His works also echo myths and Greek tragedies through the use of black figures reminiscent of ancient ceramics. They are akin to a reflection on the gods, the human condition and the tragic destiny awaiting humanity. The anonymous bodies, alone or in groups, turned black silhouettes with extravagant proportions that stand out against a clear background, inhabit a universe linked sometimes to death, sometimes to magic.

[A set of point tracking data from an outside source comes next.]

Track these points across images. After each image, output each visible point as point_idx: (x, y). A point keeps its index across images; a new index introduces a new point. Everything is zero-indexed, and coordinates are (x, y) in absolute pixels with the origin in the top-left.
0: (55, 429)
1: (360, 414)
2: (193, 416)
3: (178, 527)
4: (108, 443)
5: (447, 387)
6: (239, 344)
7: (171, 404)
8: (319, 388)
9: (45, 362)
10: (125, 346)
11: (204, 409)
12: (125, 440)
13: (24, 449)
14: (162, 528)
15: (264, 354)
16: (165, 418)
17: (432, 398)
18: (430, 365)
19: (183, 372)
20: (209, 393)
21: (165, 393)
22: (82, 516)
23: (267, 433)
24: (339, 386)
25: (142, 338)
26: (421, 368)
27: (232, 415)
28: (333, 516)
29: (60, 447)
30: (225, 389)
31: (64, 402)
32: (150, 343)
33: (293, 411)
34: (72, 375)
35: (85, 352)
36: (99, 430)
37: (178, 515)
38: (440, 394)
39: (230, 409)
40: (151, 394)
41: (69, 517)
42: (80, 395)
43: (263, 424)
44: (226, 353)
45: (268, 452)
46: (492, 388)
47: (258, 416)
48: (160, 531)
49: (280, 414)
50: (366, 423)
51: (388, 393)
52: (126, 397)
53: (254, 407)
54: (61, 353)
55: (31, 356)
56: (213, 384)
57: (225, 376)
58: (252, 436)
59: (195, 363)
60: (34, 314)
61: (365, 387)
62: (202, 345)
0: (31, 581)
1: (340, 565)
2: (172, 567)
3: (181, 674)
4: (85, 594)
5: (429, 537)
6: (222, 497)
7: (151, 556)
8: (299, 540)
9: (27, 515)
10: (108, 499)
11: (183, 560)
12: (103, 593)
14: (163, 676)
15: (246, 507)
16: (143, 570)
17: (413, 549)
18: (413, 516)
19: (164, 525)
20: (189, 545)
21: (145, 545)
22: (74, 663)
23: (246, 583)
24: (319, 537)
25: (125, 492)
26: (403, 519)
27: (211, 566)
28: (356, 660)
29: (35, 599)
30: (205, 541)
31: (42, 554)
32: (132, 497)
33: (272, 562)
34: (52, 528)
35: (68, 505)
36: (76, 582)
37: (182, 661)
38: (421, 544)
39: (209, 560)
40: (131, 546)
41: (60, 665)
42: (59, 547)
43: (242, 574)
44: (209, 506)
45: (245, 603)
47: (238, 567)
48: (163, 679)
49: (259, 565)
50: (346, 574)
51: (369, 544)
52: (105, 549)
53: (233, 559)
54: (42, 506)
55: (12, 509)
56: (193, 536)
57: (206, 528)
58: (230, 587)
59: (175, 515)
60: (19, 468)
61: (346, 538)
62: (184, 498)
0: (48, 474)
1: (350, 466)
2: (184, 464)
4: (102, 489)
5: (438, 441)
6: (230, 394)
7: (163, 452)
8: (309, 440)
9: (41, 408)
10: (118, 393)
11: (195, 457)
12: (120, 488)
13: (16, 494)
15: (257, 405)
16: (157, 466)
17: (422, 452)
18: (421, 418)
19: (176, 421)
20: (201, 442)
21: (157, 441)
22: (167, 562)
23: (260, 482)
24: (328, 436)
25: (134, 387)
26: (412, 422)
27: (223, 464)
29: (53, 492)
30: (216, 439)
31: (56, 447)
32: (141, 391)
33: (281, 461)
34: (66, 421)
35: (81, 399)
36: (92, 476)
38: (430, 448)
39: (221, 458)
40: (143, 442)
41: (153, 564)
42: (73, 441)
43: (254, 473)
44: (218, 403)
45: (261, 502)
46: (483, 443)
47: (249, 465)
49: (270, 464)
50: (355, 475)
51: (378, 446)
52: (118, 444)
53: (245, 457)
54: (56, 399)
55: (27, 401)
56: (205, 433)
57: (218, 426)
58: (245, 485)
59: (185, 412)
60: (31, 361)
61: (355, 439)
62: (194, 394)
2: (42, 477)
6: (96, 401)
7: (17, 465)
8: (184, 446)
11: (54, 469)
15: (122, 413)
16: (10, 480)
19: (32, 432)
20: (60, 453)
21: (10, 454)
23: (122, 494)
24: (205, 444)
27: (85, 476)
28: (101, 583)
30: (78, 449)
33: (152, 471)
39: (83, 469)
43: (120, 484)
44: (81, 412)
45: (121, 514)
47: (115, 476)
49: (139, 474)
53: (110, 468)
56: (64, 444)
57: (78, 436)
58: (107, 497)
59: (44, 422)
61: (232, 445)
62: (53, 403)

In consonance with his career as a violinist, Louis Soutter’s works exhibited today attest to a deep connection between his artistic expression and bodily sensitivity. The use of ink, watercolours, gouache and oil on paper or cardboard shows the diversity of his artistic exploration, which served an irrepressible desire to create.
 

Born in Morges, Switzerland, in 1871, Louis Soutter started out on a promising artistic career path. As a talented violinist, he was initially a pupil at the Royal Conservatory of Brussels under the composer and conductor Eugène Ysaÿe, then he studied drawing and became close to the European painting avant-garde and, particularly, Les XX (Les Vingt). In 1897, he emigrated to the United States, where he married Madge Fursman in Colorado Springs. He taught music and drawing and was later named director of the fine arts department at Colorado College. After separating from his wife, he returned to Switzerland in 1903. While he was the first violin of the symphony orchestra of Geneva, he lost his position in 1915. Deeply in debt and too isolated for his family’s tastes, in 1923, Soutter was committed to a centre for the elderly. Despite his reclusion, he was supported in his creative efforts by a handful of acquaintances including Jean Giono and the Vallotton brothers, who exhibited his works in their gallery in Lausanne, as well as his cousin, the architect Le Corbusier, who made him known to the public and wrote an article on him in the magazine Minotaure in 1936. Cut off from the world and his loved ones by the war, Louis Soutter died in the hospice in 1942.
 

In 1961, the Musée cantonal des Beaux-Arts in Lausanne held the first retrospective of his work. Subsequently, the Fondation Le Corbusier unearthed many of his drawings. Galerie Karsten Greve contributed to Louis Soutter’s recognition in Europe and the world through major exhibitions in Cologne in 1998, St. Moritz in 2011, Paris in 2020 and Cologne in 2021. His works are showcased in many international exhibitions and feature in great collections, both private and public, including those of the Kunstmuseum in Basel, the Kunsthaus in Zürich, the National Museum of Modern and Contemporary Art – Centre Georges Pompidou – in Paris and the Museum of Modern Art in New York.